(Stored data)
▬▬▬

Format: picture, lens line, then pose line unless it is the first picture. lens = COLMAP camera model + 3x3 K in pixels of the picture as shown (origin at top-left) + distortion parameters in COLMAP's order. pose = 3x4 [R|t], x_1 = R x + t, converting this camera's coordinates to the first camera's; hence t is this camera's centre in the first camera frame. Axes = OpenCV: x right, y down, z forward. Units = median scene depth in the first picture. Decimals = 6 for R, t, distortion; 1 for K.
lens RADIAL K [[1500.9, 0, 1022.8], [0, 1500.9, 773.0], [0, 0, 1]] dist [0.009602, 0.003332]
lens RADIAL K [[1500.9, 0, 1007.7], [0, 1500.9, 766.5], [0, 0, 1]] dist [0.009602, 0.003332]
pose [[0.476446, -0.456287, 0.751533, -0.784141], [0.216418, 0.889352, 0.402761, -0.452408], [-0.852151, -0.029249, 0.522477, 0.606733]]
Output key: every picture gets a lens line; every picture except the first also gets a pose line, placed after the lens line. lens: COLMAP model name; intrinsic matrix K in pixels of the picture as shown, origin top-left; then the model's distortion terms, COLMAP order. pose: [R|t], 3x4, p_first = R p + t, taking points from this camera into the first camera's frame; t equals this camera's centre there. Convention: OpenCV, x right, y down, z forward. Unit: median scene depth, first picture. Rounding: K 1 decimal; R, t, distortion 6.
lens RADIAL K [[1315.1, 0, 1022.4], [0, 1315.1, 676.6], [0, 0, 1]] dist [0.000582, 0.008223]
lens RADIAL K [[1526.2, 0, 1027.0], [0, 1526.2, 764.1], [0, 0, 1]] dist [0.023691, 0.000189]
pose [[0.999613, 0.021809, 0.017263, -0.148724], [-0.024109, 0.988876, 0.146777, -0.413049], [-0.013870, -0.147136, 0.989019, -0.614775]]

▬▬▬

Return every line of the records above verbatim, with nothing altered or left out.

— RESULT —
Format: picture, lens line, then pose line unless it is the first picture. lens = COLMAP camera model + 3x3 K in pixels of the picture as shown (origin at top-left) + distortion parameters in COLMAP's order. pose = 3x4 [R|t], x_1 = R x + t, converting this camera's coordinates to the first camera's; hence t is this camera's centre in the first camera frame. Axes = OpenCV: x right, y down, z forward. Units = median scene depth in the first picture. Decimals = 6 for R, t, distortion; 1 for K.
lens RADIAL K [[1500.9, 0, 1022.8], [0, 1500.9, 773.0], [0, 0, 1]] dist [0.009602, 0.003332]
lens RADIAL K [[1500.9, 0, 1007.7], [0, 1500.9, 766.5], [0, 0, 1]] dist [0.009602, 0.003332]
pose [[0.476446, -0.456287, 0.751533, -0.784141], [0.216418, 0.889352, 0.402761, -0.452408], [-0.852151, -0.029249, 0.522477, 0.606733]]
Output key: every picture gets a lens line; every picture except the first also gets a pose line, placed after the lens line. lens: COLMAP model name; intrinsic matrix K in pixels of the picture as shown, origin top-left; then the model's distortion terms, COLMAP order. pose: [R|t], 3x4, p_first = R p + t, taking points from this camera into the first camera's frame; t equals this camera's centre there. Convention: OpenCV, x right, y down, z forward. Unit: median scene depth, first picture. Rounding: K 1 decimal; R, t, distortion 6.
lens RADIAL K [[1315.1, 0, 1022.4], [0, 1315.1, 676.6], [0, 0, 1]] dist [0.000582, 0.008223]
lens RADIAL K [[1526.2, 0, 1027.0], [0, 1526.2, 764.1], [0, 0, 1]] dist [0.023691, 0.000189]
pose [[0.999613, 0.021809, 0.017263, -0.148724], [-0.024109, 0.988876, 0.146777, -0.413049], [-0.013870, -0.147136, 0.989019, -0.614775]]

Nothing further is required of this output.